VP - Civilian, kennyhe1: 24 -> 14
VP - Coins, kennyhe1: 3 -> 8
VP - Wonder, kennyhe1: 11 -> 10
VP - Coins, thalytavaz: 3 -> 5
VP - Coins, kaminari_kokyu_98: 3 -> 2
...
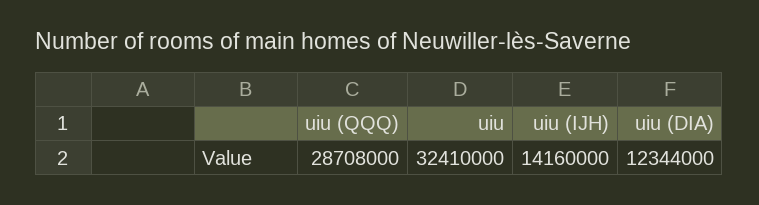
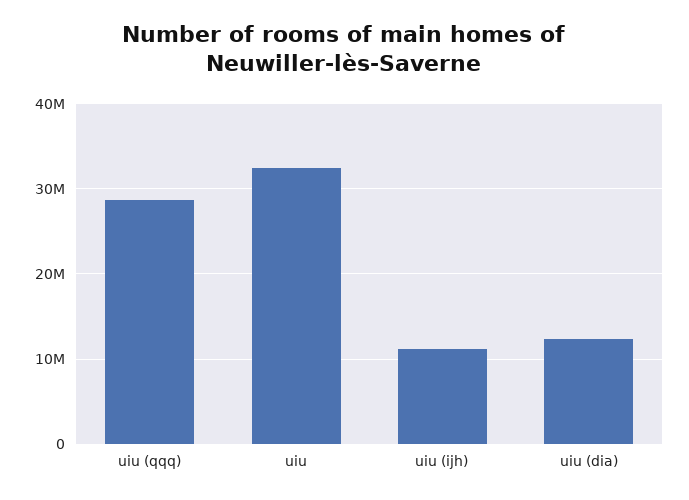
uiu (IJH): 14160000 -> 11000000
...
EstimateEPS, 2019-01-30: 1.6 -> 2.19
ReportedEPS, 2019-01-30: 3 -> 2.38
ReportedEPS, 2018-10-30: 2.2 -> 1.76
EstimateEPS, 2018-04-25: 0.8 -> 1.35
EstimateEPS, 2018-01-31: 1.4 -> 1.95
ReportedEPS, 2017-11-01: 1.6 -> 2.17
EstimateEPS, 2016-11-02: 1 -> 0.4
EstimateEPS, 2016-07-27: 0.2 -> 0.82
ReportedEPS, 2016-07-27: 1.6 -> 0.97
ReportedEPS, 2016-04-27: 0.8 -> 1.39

= TASK ITEM =
Copy every line above in which the string "EstimateEPS" shows up.

= RESULT FOR THIS EXERCISE =
EstimateEPS, 2019-01-30: 1.6 -> 2.19
EstimateEPS, 2018-04-25: 0.8 -> 1.35
EstimateEPS, 2018-01-31: 1.4 -> 1.95
EstimateEPS, 2016-11-02: 1 -> 0.4
EstimateEPS, 2016-07-27: 0.2 -> 0.82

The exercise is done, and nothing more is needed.